The rain had started sometime during the night, that soft, whispering sort of drizzle that turned rooftops into drums and windows into mirrors. When Lucien stirred beneath his patchwork quilt that morning, it was to the delicate rhythm of raindrops tapping at the glass, as if the sky itself had grown impatient for someone to wake up and listen.
His room was still dim, streaked with long shadows and faint grey light that filtered through the half-open sill. The scent of petrichor crept in—the smell of wet leaves, thirsty soil, and something older, something almost magical. The room was small, but warm, and filled with quiet things: stacks of books with dog-eared corners, a sketchpad with half-finished drawings of stars and bones and tangled forests, and a cactus on the windowsill that leaned ever so slightly towards the outside world, as though it, too, longed for escape.
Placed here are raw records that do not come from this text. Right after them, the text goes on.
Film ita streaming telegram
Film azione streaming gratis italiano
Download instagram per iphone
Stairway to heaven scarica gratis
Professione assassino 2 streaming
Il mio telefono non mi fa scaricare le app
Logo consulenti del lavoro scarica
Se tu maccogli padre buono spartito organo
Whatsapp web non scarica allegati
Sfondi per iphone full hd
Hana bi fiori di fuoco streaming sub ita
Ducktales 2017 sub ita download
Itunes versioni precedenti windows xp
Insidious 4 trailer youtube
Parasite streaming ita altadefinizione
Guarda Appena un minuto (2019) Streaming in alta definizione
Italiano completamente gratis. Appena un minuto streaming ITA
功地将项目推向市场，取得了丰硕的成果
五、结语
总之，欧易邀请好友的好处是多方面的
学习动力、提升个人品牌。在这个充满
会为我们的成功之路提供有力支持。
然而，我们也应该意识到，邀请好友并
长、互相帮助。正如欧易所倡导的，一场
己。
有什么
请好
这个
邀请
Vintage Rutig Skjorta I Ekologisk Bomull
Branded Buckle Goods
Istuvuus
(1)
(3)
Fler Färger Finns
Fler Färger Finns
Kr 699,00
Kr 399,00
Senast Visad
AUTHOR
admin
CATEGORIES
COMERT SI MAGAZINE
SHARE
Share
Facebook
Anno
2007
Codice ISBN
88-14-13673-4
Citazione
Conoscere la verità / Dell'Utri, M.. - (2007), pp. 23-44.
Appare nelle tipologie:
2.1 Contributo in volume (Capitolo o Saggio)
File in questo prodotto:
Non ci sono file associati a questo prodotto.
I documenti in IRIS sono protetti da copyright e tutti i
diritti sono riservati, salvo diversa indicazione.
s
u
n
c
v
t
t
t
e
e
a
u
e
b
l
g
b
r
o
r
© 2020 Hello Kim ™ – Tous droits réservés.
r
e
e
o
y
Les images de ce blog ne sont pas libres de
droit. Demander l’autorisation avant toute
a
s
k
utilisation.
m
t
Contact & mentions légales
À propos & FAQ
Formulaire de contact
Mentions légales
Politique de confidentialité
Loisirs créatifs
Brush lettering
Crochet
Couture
Lucien Layne was not the sort of boy people noticed in a crowd. He didn't shout. He didn't boast. He had a voice like velvet and footsteps like paper. He liked the sound of pens scratching on paper, and the way the world hushed inside a library. While other children had learned to speak louder to be heard, Lucien had learned to listen, and in doing so, he heard more than most.
He heard the fatigue in his mother's voice when she kissed his cheek goodbye and told him not to be late. He heard the tremble in the breath of the old man who ran the newspaper stand, even though he smiled and said he was just fine. And sometimes—though he never spoke of it—he heard the moments between people's words, where thoughts lingered like unspoken ghosts.
That morning, Lucien packed his worn satchel with a clipboard, two pens (one blue, one black), a wrapped sandwich, and a weathered copy of Gray's Anatomy. He slipped on his coat, slightly too large at the sleeves, and walked out into the cold.
The city had a way of swallowing sound, especially when it rained. The hiss of tires against wet streets, the distant calls of street vendors half-drowned in drizzle, the occasional cough or snort of a passing bus—all of it blurred together like colours in a painting left out too long. Lucien liked the quiet that came with it. It made him feel as if the world was pausing for a moment, just to breathe.
He passed alleyways where puddles reflected broken neon signs, and shopfronts where mannequins stared through fogged-up windows. In one cracked doorway, a boy barely younger than him huddled beneath a moth-eaten blanket. Lucien stopped, reached into his bag, and handed over the sandwich without a word. The boy blinked, nodded once, and vanished back into the shadows.
Lucien kept walking.
He had just turned into the narrow lane between a shuttered tea shop and a convenience store when he heard it.
A scream.
It wasn't loud—it didn't need to be. It was the kind of sound that cut through the rain like a shard of glass. Short, sharp, and full of something ancient. Fear.
Lucien froze.
He listened.
Another sound. A strangled gasp. Then a noise that turned his stomach—a crack, wet and final, like a tree limb snapping under the weight of too many winters.
He moved, slowly, step by step, the way one does when unsure whether the dark ahead holds danger or discovery.
There, between two dented bins and a stack of damp crates, lay a man. He wasn't moving. A dark stain crept out beneath him, slow as ink across paper.
Another figure stood above him. Tall. Hooded. In one hand, he held something heavy—Lucien couldn't quite see what it was, but it glistened red at the edges.
Then, the figure turned.
Their eyes met.
It was a strange kind of moment. The rain seemed to pause mid-air. The air was thick, taut as a wire pulled too tight. Lucien couldn't move—not from fear, exactly, but from something older. Something deeper. Like the universe had reached down and placed a single finger on his shoulder, whispering: Watch. You must watch.
The killer flinched—not in guilt, but in surprise. As if he hadn't expected to be seen.
And then he acted.
It happened too fast. A blur of motion. A rush of air. Something struck Lucien—sharp, cold, and sudden. Pain bloomed behind his ribs like a flare. He hit the ground hard, the pavement biting into his cheek.
His satchel spilled open. Pens rolled into the gutter. The rain soaked his collar.
He could hear blood. Not just feel it—but hear it, pounding in his ears, rushing over his thoughts like a river.
Above him, footsteps fled.
Lucien's vision darkened at the edges. But his mind clung to one thought, not a scream, not a plea for help, but a question as old as time and twice as heavy.
How can people be so cruel?
And then, like the closing of a heavy book, the world folded into black.